Work item:
Reproduce the rows from the line containing "アプリならもっと便利で快適に！" through the line containing "עצומות שעשויות לעניין אותך", omitting the pictures.

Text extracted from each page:
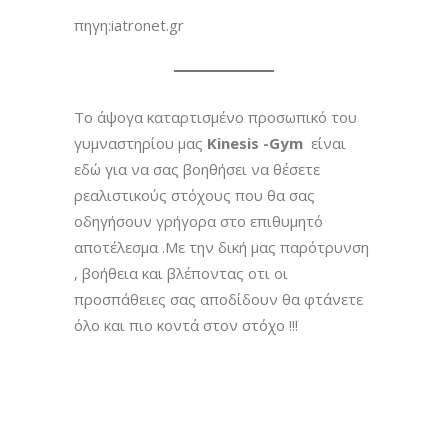
πηγη:iatronet.gr
Το άψογα καταρτισμένο προσωπικό του
γυμναστηρίου μας
Kinesis -Gym
είναι
εδώ για να σας βοηθήσει να θέσετε
ρεαλιστικούς στόχους που θα σας
οδηγήσουν γρήγορα στο επιθυμητό
αποτέλεσμα .Με την δική μας παρότρυνση
, βοήθεια και βλέποντας οτι οι
προσπάθειες σας αποδίδουν θα φτάνετε
όλο και πιο κοντά στον στόχο !!!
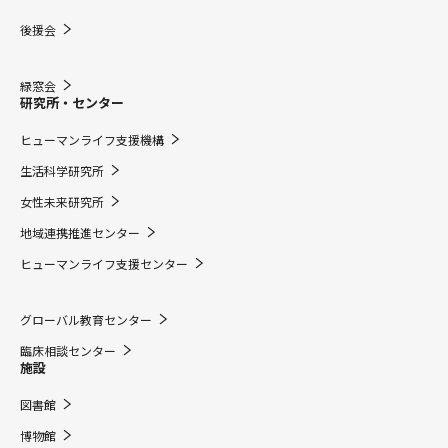
後援会
緑窓会
研究所・センター
ヒューマンライフ支援機構
生活科学研究所
女性未来研究所
地域連携推進センター
ヒューマンライフ支援センター
グローバル教育センター
臨床相談センター
施設
図書館
博物館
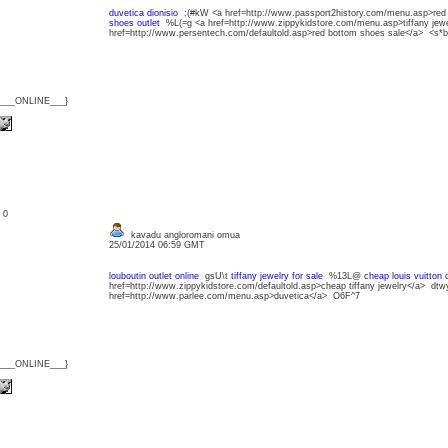
duvetica dionisio
;(#kW <a href=http://www.passport2history.com/menu.asp>red
shoes outlet
%L(=g <a href=http://www.zippykidstore.com/menu.asp>tiffany jew
href=http://www.persentech.com/defaultold.asp>red bottom shoes sale</a> <s*
{___ONLINE___}
: 0
kavadu angloromani omua
25/01/2014 06:59 GMT
louboutin outlet online
gsU\t
tiffany jewelry for sale
%13L@
cheap louis vuitton o
href=http://www.zippykidstore.com/defaultold.asp>cheap tiffany jewelry</a> dtw
href=http://www.parlee.com/menu.asp>duvetica</a> O6F^7
{___ONLINE___}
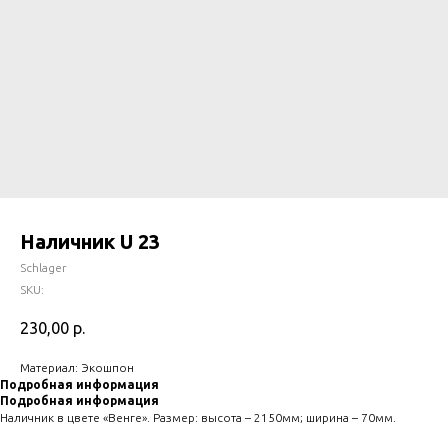
Наличник U 23
Schlager
SKU:
230,00
р.
Материал: Экошпон
Подробная информация
Подробная информация
Наличник в цвете «Венге». Размер: высота – 2150мм; ширина – 70мм.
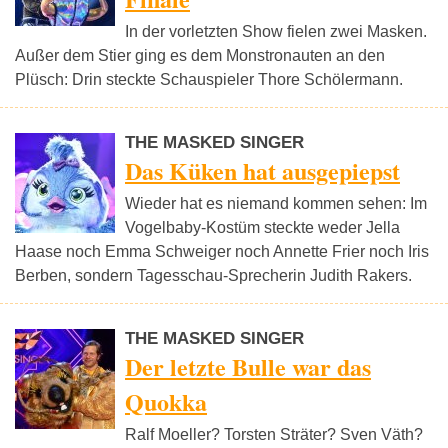
In der vorletzten Show fielen zwei Masken.
Außer dem Stier ging es dem Monstronauten an den
Plüsch: Drin steckte Schauspieler Thore Schölermann.
THE MASKED SINGER
Das Küken hat ausgepiepst
Wieder hat es niemand kommen sehen: Im
Vogelbaby-Kostüm steckte weder Jella
Haase noch Emma Schweiger noch Annette Frier noch Iris
Berben, sondern Tagesschau-Sprecherin Judith Rakers.
THE MASKED SINGER
Der letzte Bulle war das
Quokka
Ralf Moeller? Torsten Sträter? Sven Väth?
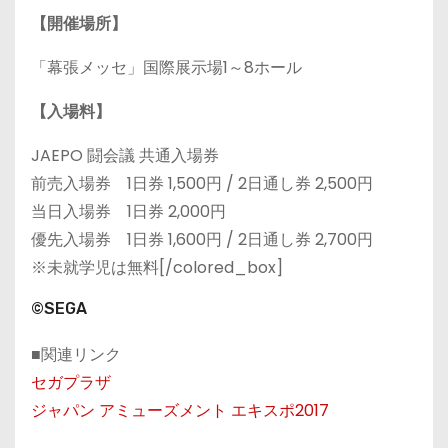
【開催場所】
「幕張メッセ」国際展示場1～8ホール
【入場料】
JAEPO 闘会議 共通入場券
前売入場券 1日券 1,500円 / 2日通し券 2,500円
当日入場券 1日券 2,000円
優先入場券 1日券 1,600円 / 2日通し券 2,700円
※未就学児は無料[/colored_box]
©SEGA
■関連リンク
セガプラザ
ジャパン アミューズメント エキスポ2017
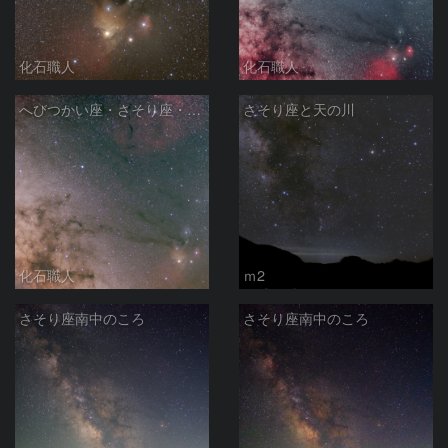
化石職人
化石職人
へびつかい座・さそり座・いて座と天の川
さそり座と天の川
化石職人
ｍ2
さそり座南中のころ
さそり座南中のころ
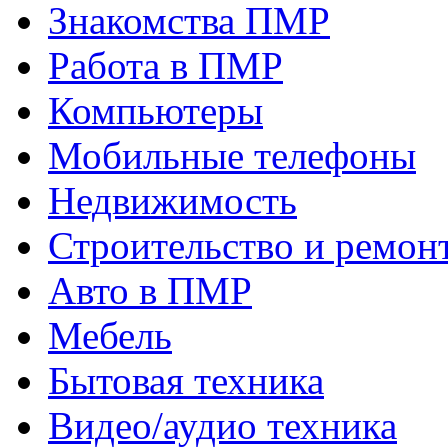
Знакомства ПМР
Работа в ПМР
Компьютеры
Мобильные телефоны
Недвижимость
Строительство и ремон
Авто в ПМР
Мебель
Бытовая техника
Видео/аудио техника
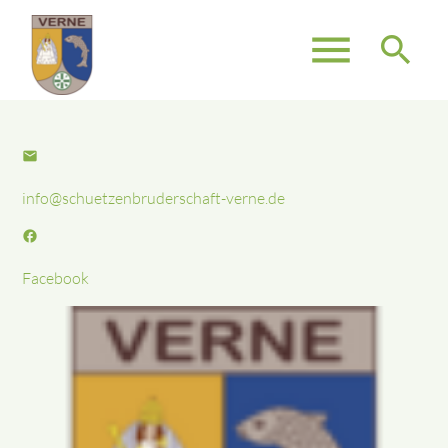
menu
search
Suchbegriffe
SUCHEN
email
info@schuetzenbruderschaft-verne.de
facebook
Facebook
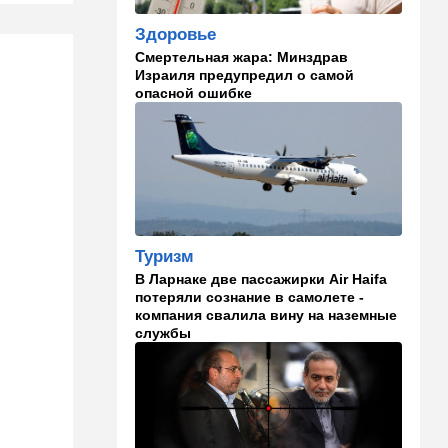
становится все страннее
Здоровье
Смертельная жара: Минздрав
14:37
В мире
Израиля предупредил о самой
Теперь и Куба заговорила о
опасной ошибке
геноциде, но Израиль в
данном случае ни при чем
14:18
Мнения
Почему этот поступок
смелый?
14:15
Здоровье
Туризм
Альцгеймер начинается не
В Ларнаке две пассажирки Air Haifa
там, где думали: ученые
потеряли сознание в самолете -
нашли возможный источник
компания свалила вину на наземные
болезни
службы
14:13
В мире
Палестинская
администрация проиграла
очередную судебную битву
в США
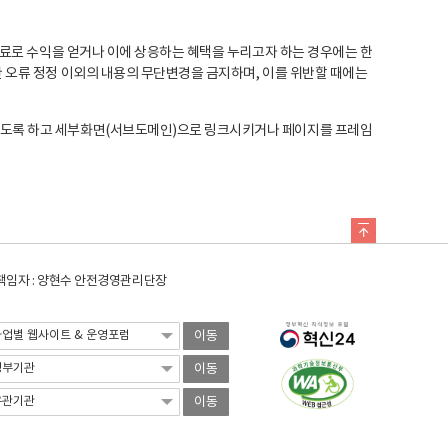
료로 수익을 얻거나 이에 상응하는 혜택을 누리고자 하는 경우에는 한
오류 정정 이외의 내용의 무단변경을 금지하며, 이를 위반할 때에는
도록 하고 세부화면(서브도메인)으로 링크시키거나 페이지를 프레임
임자 : 양현수 안전경영관리단장
이동
이동
이동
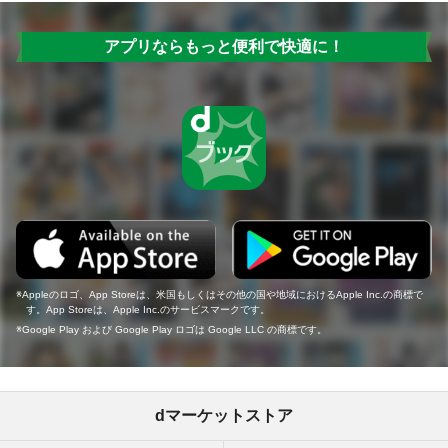
アプリならもっと便利で快適に！
Appleのロゴ、App Storeは、米国もしくはその他の国や地域におけるApple Inc.の商標で
す。App Storeは、Apple Inc.のサービスマークです。
Google Play および Google Play ロゴは Google LLC の商標です。
dマーケットストア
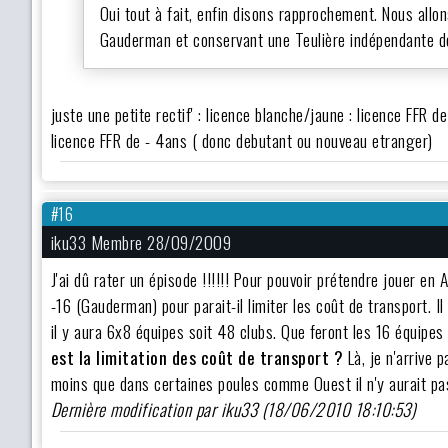
Oui tout à fait, enfin disons rapprochement. Nous all
Gauderman et conservant une Teulière indépendante d
juste une petite rectif' : licence blanche/jaune : licence FFR
licence FFR de - 4ans ( donc debutant ou nouveau etranger)
#16
iku33 Membre 28/09/2009
J'ai dû rater un épisode !!!!!! Pour pouvoir prétendre jouer en
-16 (Gauderman) pour parait-il limiter les coût de transport.
il y aura 6x8 équipes soit 48 clubs. Que feront les 16 équip
est la limitation des coût de transport ?
Là, je n'arrive 
moins que dans certaines poules comme Ouest il n'y aurait p
Dernière modification par iku33 (18/06/2010 18:10:53)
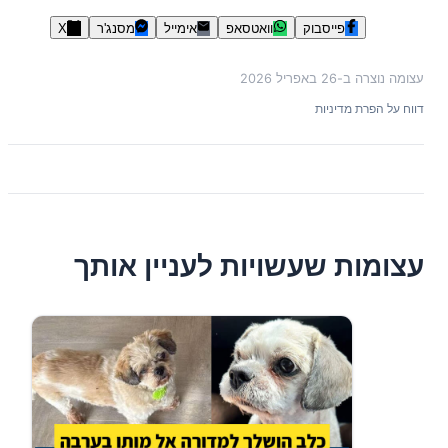
פייסבוק
וואטסאפ
אימייל
מסנג'ר
X
עצומה נוצרה ב-
26 באפריל 2026
דווח על הפרת מדיניות
עצומות שעשויות לעניין אותך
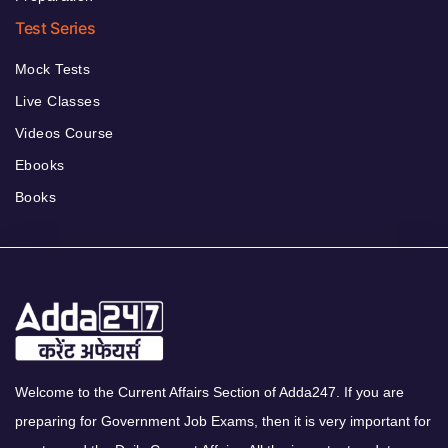
Test Series
Mock Tests
Live Classes
Videos Course
Ebooks
Books
Welcome to the Current Affairs Section of Adda247. If you are
preparing for Government Job Exams, then it is very important for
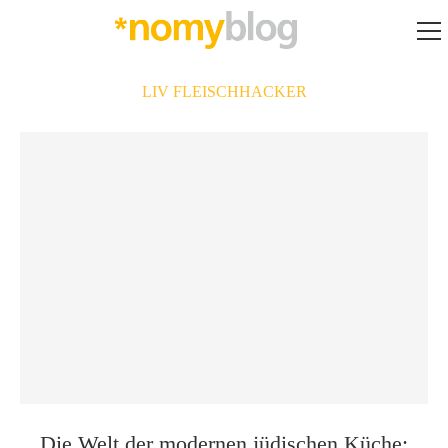
LIV FLEISCHHACKER
Die Welt der modernen jüdischen Küche:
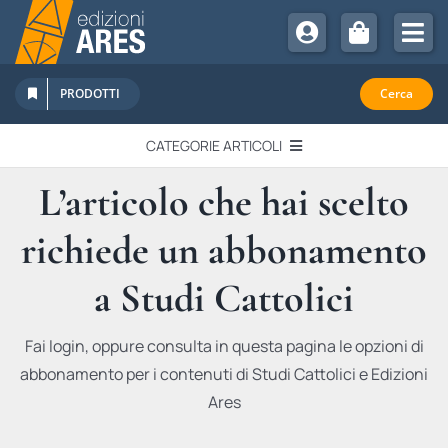
Salta
al
Tog
contenuto
Nav
Chi Siamo
PRODOTTI
Cerca
Sostienici
CATEGORIE ARTICOLI
Abbonamenti
L’articolo che hai scelto
EDITORIALI
Promozioni
richiede un abbonamento
Newsletter
IN QUESTO NUMERO
Eventi
a Studi Cattolici
Libri Ares
QUADERNI MONOGRAFICI
Fai login, oppure consulta in questa pagina le opzioni di
abbonamento per i contenuti di Studi Cattolici e Edizioni
RECENSIONI
Ares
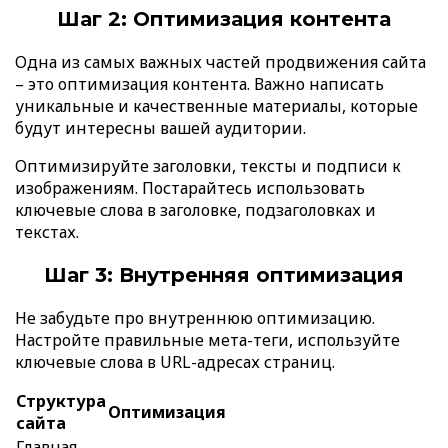
Шаг 2: Оптимизация контента
Одна из самых важных частей продвижения сайта
– это оптимизация контента. Важно написать
уникальные и качественные материалы, которые
будут интересны вашей аудитории.
Оптимизируйте заголовки, тексты и подписи к
изображениям. Постарайтесь использовать
ключевые слова в заголовке, подзаголовках и
текстах.
Шаг 3: Внутренняя оптимизация
Не забудьте про внутреннюю оптимизацию.
Настройте правильные мета-теги, используйте
ключевые слова в URL-адресах страниц.
Структура
Оптимизация
сайта
Главная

Answer to this task:
アプリならもっと便利で快適に！
Appleのロゴ、App Storeは、米国もしくはその他の国や地域におけるApple Inc.の商標で
す。App Storeは、Apple Inc.のサービスマークです。
Google Play および Google Play ロゴは Google LLC の商標です。
dマーケットストア
Oui tout à fait, enfin disons rapprochement. Nous all
Gauderman et conservant une Teulière indépendante d
juste une petite rectif' : licence blanche/jaune : licence FFR
licence FFR de - 4ans ( donc debutant ou nouveau etranger)
#16
iku33 Membre 28/09/2009
J'ai dû rater un épisode !!!!!! Pour pouvoir prétendre jouer en
-16 (Gauderman) pour parait-il limiter les coût de transport.
il y aura 6x8 équipes soit 48 clubs. Que feront les 16 équip
est la limitation des coût de transport ?
Là, je n'arrive 
moins que dans certaines poules comme Ouest il n'y aurait p
Dernière modification par iku33 (18/06/2010 18:10:53)
פייסבוק
וואטסאפ
אימייל
מסנג'ר
X
עצומה נוצרה ב-
26 באפריל 2026
דווח על הפרת מדיניות
עצומות שעשויות לעניין אותך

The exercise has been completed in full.